The Guardian UK reported today that 2009 USDA figures show 25% of grains grown in the US were used to produce liquid biofuels. The typical food vs fuel story follows. And it is mostly on point, if tinted by The Guardian's usual populist tone. Yes, all the grain could in principle be used to feed people. No, it isn't clear that grain-based ethanol is in fact better than burning petroleum when it comes to total greenhouse gas emissions or energy content.
The story ends with a nod toward "continued innovation in ethanol product" that supposedly is increasing yields and reducing costs. Huh. No mention, though, of the fact that any starch crop used to make fuel starts at a major disadvantage with respect to sugar crops, nor that there is an ethanol glut in the US due to construction of too many ethanol production plants. Neither does the story get into why ethanol isn't a very good fuel to begin with (wrong solvent properties, low energy content, water soluble).
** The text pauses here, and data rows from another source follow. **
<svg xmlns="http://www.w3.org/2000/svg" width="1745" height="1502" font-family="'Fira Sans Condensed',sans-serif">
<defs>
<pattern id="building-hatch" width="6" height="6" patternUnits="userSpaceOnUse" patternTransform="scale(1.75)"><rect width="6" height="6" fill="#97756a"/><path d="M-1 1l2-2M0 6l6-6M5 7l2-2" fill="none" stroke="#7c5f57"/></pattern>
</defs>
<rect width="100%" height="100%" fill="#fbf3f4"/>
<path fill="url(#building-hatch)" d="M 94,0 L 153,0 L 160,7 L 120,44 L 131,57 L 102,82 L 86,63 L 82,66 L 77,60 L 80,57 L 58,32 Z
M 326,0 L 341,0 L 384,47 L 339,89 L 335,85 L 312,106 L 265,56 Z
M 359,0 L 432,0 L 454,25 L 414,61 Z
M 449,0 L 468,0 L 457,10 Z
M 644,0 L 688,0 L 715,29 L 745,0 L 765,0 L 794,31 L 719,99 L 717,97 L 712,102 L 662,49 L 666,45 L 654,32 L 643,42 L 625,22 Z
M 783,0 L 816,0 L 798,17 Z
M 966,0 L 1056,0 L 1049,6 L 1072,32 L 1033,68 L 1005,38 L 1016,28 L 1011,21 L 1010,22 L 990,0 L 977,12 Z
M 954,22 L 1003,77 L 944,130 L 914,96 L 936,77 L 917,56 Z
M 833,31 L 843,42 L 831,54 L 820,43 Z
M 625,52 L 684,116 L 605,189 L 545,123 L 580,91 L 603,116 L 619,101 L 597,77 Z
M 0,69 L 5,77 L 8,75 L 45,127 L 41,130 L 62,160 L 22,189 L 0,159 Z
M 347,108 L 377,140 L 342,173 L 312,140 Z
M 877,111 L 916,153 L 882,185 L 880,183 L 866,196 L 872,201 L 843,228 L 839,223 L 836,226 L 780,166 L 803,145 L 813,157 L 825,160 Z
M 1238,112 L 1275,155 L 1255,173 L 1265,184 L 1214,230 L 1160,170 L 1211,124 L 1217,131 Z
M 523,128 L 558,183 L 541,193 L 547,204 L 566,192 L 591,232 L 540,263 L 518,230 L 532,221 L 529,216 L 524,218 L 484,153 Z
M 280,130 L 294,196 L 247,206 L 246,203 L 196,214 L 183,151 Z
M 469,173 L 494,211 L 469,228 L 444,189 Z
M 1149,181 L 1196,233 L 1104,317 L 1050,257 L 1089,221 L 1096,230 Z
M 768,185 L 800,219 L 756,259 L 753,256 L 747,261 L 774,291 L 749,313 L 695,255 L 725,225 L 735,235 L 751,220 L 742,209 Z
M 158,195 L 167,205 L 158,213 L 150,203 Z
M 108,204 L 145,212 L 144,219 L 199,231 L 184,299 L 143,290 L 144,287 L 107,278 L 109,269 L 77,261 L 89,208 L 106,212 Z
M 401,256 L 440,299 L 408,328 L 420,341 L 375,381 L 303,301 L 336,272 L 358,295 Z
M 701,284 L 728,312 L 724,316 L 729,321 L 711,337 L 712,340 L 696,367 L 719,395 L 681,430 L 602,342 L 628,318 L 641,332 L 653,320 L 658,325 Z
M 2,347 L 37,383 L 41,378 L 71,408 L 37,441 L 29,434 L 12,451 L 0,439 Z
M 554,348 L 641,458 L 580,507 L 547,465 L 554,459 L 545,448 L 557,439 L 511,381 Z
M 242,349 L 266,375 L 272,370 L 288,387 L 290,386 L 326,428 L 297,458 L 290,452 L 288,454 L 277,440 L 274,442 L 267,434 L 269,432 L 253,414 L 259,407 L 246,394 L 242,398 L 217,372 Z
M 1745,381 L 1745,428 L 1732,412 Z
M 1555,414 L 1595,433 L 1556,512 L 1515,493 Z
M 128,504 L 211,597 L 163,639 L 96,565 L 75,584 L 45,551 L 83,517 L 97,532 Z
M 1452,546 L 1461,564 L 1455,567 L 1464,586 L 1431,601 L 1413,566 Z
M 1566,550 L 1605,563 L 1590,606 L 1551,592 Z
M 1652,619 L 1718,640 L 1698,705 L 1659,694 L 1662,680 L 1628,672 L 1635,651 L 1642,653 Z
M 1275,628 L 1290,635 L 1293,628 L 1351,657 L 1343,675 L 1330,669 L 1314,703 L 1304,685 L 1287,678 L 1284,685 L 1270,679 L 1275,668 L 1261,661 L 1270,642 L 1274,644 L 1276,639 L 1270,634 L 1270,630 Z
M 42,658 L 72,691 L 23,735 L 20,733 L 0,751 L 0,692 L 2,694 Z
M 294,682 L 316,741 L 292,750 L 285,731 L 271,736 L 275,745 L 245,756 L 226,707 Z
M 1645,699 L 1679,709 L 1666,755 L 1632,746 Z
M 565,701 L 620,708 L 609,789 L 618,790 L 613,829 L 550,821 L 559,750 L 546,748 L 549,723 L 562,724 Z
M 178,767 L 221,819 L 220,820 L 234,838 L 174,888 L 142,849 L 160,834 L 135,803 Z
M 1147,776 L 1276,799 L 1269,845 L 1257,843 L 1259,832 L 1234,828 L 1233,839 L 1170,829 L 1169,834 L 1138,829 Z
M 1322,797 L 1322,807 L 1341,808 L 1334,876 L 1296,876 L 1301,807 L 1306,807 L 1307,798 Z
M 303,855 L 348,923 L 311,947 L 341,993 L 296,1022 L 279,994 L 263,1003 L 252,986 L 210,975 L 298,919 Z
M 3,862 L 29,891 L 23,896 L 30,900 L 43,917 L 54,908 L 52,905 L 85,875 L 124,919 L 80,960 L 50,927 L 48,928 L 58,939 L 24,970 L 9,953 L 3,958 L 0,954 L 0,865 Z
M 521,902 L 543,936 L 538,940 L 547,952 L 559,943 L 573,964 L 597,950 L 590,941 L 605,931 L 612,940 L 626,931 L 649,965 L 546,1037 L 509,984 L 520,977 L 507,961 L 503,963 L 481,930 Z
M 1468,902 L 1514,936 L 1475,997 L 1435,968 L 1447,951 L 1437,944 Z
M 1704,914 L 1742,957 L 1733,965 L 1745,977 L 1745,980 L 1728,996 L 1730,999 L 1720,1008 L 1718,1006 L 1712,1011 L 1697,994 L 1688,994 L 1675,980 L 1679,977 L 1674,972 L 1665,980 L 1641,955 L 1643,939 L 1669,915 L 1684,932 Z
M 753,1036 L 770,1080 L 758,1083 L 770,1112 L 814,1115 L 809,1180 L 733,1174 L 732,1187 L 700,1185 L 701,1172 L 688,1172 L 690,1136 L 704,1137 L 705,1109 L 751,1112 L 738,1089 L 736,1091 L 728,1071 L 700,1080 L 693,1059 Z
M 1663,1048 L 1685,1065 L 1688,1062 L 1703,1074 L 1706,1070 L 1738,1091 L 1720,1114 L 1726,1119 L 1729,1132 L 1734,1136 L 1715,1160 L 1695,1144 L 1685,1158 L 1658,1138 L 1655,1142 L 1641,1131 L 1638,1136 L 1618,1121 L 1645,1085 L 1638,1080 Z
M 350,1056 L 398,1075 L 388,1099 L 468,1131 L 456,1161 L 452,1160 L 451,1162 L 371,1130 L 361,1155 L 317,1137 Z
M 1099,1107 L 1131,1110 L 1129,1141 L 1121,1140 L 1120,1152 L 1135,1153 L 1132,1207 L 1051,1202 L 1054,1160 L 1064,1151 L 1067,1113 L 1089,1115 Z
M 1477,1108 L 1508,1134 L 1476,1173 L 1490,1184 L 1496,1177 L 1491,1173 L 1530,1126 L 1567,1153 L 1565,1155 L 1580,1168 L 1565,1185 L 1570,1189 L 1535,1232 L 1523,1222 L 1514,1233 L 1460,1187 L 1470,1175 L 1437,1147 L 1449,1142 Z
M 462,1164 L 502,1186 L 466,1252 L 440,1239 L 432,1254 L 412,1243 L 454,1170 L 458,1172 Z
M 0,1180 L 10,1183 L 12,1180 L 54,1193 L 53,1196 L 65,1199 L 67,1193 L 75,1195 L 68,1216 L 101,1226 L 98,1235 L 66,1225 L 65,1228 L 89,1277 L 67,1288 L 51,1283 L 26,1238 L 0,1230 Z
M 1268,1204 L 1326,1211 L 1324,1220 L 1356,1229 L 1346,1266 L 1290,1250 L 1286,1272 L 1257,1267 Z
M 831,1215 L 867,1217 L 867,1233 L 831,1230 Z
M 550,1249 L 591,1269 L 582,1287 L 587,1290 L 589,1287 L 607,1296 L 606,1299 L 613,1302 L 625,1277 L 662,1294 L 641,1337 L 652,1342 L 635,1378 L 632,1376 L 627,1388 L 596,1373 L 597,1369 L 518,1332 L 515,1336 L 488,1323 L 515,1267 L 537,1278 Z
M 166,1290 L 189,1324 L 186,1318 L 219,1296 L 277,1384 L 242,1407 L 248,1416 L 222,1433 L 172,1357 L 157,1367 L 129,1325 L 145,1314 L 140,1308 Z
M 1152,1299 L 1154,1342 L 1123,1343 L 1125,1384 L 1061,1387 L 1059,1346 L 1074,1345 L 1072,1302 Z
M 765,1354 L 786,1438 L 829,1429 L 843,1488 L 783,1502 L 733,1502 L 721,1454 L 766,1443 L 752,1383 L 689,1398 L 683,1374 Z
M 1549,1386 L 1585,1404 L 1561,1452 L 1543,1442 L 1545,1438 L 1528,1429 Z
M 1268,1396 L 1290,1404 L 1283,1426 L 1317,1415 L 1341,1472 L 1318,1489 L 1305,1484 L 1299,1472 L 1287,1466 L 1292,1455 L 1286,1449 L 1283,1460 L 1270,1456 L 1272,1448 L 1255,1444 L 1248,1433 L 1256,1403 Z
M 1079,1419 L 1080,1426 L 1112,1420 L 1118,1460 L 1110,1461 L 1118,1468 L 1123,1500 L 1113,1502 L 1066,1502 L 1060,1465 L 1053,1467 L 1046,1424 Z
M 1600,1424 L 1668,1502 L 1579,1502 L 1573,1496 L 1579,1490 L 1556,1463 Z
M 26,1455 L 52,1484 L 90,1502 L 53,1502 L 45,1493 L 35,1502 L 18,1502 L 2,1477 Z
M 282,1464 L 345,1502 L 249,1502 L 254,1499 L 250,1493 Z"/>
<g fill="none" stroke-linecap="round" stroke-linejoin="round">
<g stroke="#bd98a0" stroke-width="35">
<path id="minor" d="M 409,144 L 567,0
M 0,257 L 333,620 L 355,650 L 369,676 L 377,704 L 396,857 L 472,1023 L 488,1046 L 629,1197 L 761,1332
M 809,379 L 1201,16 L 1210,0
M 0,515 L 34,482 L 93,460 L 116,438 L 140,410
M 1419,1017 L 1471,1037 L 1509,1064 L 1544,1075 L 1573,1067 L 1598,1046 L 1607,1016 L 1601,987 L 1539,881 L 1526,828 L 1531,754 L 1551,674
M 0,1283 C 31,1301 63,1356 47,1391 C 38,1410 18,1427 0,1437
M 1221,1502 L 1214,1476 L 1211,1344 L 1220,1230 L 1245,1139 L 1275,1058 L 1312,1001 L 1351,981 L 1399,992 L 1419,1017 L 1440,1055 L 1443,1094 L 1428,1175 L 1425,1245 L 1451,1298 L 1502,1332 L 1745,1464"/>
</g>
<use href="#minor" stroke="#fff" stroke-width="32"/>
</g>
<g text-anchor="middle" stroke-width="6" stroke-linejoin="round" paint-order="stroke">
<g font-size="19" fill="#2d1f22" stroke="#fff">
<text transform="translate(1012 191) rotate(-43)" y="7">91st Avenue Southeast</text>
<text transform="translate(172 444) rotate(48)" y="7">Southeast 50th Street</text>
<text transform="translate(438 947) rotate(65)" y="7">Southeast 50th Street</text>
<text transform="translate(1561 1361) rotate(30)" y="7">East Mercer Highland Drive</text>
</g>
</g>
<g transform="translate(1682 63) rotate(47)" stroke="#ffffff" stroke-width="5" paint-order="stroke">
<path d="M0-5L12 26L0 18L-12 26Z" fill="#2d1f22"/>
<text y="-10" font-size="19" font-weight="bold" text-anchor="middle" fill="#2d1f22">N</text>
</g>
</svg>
I go into detail about this in my forthcoming book, but the upshot of the argument is that the US is investing quite a lot of money in ethanol production technology and infrastructure that will never be competitive with sugar derived fuels. And then relatively soon we will get butanol, longer chain alcohols, and true drop-in petroleum replacements made using modified organisms. In the meantime, I suppose we will just have to suffer through the impact of decisions made more for political reasons than for competitive or national security reasons. But grain to ethanol isn't really good for anybody except US Senators from farm states.